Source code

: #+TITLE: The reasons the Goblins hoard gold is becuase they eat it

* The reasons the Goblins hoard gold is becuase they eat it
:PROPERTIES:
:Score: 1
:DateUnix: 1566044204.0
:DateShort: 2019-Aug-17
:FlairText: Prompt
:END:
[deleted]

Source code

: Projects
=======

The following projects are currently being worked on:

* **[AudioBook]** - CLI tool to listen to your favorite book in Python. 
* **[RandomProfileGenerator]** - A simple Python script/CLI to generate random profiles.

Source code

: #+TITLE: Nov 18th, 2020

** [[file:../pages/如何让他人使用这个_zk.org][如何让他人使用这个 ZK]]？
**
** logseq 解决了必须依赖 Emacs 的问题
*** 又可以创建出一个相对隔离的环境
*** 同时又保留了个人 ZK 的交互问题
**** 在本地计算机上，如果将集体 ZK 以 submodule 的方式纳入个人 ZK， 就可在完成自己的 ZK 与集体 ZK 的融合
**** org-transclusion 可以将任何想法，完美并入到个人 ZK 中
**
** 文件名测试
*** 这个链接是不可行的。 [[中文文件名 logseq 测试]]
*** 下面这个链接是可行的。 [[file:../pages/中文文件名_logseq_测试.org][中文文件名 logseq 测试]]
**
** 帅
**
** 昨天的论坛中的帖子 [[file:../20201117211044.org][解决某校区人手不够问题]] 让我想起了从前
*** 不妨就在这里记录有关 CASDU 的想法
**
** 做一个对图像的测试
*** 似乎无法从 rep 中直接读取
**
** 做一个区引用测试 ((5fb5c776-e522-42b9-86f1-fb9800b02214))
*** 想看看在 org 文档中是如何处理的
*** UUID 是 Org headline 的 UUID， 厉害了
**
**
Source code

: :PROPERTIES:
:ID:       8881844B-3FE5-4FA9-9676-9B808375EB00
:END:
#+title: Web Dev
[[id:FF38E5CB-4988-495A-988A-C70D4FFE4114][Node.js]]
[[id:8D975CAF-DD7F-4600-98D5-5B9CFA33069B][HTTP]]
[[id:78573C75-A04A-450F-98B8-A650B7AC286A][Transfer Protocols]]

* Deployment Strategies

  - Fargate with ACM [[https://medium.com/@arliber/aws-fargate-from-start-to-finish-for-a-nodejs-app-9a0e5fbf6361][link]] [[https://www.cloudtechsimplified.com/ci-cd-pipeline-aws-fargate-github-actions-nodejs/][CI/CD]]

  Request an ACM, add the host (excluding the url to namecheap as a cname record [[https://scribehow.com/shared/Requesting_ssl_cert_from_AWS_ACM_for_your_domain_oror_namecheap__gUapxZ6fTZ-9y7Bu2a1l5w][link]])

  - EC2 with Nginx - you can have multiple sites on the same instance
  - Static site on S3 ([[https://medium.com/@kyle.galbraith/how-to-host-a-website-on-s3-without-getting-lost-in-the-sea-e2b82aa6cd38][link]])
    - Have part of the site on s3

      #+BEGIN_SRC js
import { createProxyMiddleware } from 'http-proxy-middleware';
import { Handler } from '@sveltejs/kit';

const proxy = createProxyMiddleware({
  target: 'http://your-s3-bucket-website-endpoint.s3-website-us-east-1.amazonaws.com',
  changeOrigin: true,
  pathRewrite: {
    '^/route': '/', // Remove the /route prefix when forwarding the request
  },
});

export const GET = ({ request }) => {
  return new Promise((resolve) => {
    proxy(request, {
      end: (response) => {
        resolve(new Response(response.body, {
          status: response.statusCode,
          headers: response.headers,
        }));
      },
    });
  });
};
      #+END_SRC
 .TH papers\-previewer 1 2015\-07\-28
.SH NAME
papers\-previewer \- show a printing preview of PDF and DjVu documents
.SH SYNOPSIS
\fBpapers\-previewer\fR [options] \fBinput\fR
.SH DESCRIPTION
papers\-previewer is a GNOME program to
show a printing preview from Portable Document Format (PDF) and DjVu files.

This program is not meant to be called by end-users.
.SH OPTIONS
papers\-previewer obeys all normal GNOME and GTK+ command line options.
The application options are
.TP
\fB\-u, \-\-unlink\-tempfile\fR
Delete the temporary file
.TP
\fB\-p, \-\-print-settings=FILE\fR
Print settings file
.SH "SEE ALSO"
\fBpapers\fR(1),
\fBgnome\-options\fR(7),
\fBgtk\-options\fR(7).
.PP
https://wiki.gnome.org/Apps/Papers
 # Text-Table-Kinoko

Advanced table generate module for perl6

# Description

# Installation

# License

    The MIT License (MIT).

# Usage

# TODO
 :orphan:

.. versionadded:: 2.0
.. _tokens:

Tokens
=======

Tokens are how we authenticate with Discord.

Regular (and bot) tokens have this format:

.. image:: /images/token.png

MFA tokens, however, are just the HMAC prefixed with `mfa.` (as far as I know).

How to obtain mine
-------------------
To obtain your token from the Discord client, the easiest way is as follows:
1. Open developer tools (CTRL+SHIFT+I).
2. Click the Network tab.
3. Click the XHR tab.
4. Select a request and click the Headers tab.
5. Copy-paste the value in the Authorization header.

+++

**WORK TASK:** Set down the records again verbatim, so that each word stays as it is.

**PROBLEM SOLUTION:**
Source code

: #+TITLE: The reasons the Goblins hoard gold is becuase they eat it

* The reasons the Goblins hoard gold is becuase they eat it
:PROPERTIES:
:Score: 1
:DateUnix: 1566044204.0
:DateShort: 2019-Aug-17
:FlairText: Prompt
:END:
[deleted]

Source code

: Projects
=======

The following projects are currently being worked on:

* **[AudioBook]** - CLI tool to listen to your favorite book in Python. 
* **[RandomProfileGenerator]** - A simple Python script/CLI to generate random profiles.

Source code

: #+TITLE: Nov 18th, 2020

** [[file:../pages/如何让他人使用这个_zk.org][如何让他人使用这个 ZK]]？
**
** logseq 解决了必须依赖 Emacs 的问题
*** 又可以创建出一个相对隔离的环境
*** 同时又保留了个人 ZK 的交互问题
**** 在本地计算机上，如果将集体 ZK 以 submodule 的方式纳入个人 ZK， 就可在完成自己的 ZK 与集体 ZK 的融合
**** org-transclusion 可以将任何想法，完美并入到个人 ZK 中
**
** 文件名测试
*** 这个链接是不可行的。 [[中文文件名 logseq 测试]]
*** 下面这个链接是可行的。 [[file:../pages/中文文件名_logseq_测试.org][中文文件名 logseq 测试]]
**
** 帅
**
** 昨天的论坛中的帖子 [[file:../20201117211044.org][解决某校区人手不够问题]] 让我想起了从前
*** 不妨就在这里记录有关 CASDU 的想法
**
** 做一个对图像的测试
*** 似乎无法从 rep 中直接读取
**
** 做一个区引用测试 ((5fb5c776-e522-42b9-86f1-fb9800b02214))
*** 想看看在 org 文档中是如何处理的
*** UUID 是 Org headline 的 UUID， 厉害了
**
**
Source code

: :PROPERTIES:
:ID:       8881844B-3FE5-4FA9-9676-9B808375EB00
:END:
#+title: Web Dev
[[id:FF38E5CB-4988-495A-988A-C70D4FFE4114][Node.js]]
[[id:8D975CAF-DD7F-4600-98D5-5B9CFA33069B][HTTP]]
[[id:78573C75-A04A-450F-98B8-A650B7AC286A][Transfer Protocols]]

* Deployment Strategies

  - Fargate with ACM [[https://medium.com/@arliber/aws-fargate-from-start-to-finish-for-a-nodejs-app-9a0e5fbf6361][link]] [[https://www.cloudtechsimplified.com/ci-cd-pipeline-aws-fargate-github-actions-nodejs/][CI/CD]]

  Request an ACM, add the host (excluding the url to namecheap as a cname record [[https://scribehow.com/shared/Requesting_ssl_cert_from_AWS_ACM_for_your_domain_oror_namecheap__gUapxZ6fTZ-9y7Bu2a1l5w][link]])

  - EC2 with Nginx - you can have multiple sites on the same instance
  - Static site on S3 ([[https://medium.com/@kyle.galbraith/how-to-host-a-website-on-s3-without-getting-lost-in-the-sea-e2b82aa6cd38][link]])
    - Have part of the site on s3

      #+BEGIN_SRC js
import { createProxyMiddleware } from 'http-proxy-middleware';
import { Handler } from '@sveltejs/kit';

const proxy = createProxyMiddleware({
  target: 'http://your-s3-bucket-website-endpoint.s3-website-us-east-1.amazonaws.com',
  changeOrigin: true,
  pathRewrite: {
    '^/route': '/', // Remove the /route prefix when forwarding the request
  },
});

export const GET = ({ request }) => {
  return new Promise((resolve) => {
    proxy(request, {
      end: (response) => {
        resolve(new Response(response.body, {
          status: response.statusCode,
          headers: response.headers,
        }));
      },
    });
  });
};
      #+END_SRC
 .TH papers\-previewer 1 2015\-07\-28
.SH NAME
papers\-previewer \- show a printing preview of PDF and DjVu documents
.SH SYNOPSIS
\fBpapers\-previewer\fR [options] \fBinput\fR
.SH DESCRIPTION
papers\-previewer is a GNOME program to
show a printing preview from Portable Document Format (PDF) and DjVu files.

This program is not meant to be called by end-users.
.SH OPTIONS
papers\-previewer obeys all normal GNOME and GTK+ command line options.
The application options are
.TP
\fB\-u, \-\-unlink\-tempfile\fR
Delete the temporary file
.TP
\fB\-p, \-\-print-settings=FILE\fR
Print settings file
.SH "SEE ALSO"
\fBpapers\fR(1),
\fBgnome\-options\fR(7),
\fBgtk\-options\fR(7).
.PP
https://wiki.gnome.org/Apps/Papers
 # Text-Table-Kinoko

Advanced table generate module for perl6

# Description

# Installation

# License

    The MIT License (MIT).

# Usage

# TODO
 :orphan:

.. versionadded:: 2.0
.. _tokens:

Tokens
=======

Tokens are how we authenticate with Discord.

Regular (and bot) tokens have this format:

.. image:: /images/token.png

MFA tokens, however, are just the HMAC prefixed with `mfa.` (as far as I know).

How to obtain mine
-------------------
To obtain your token from the Discord client, the easiest way is as follows:
1. Open developer tools (CTRL+SHIFT+I).
2. Click the Network tab.
3. Click the XHR tab.
4. Select a request and click the Headers tab.
5. Copy-paste the value in the Authorization header.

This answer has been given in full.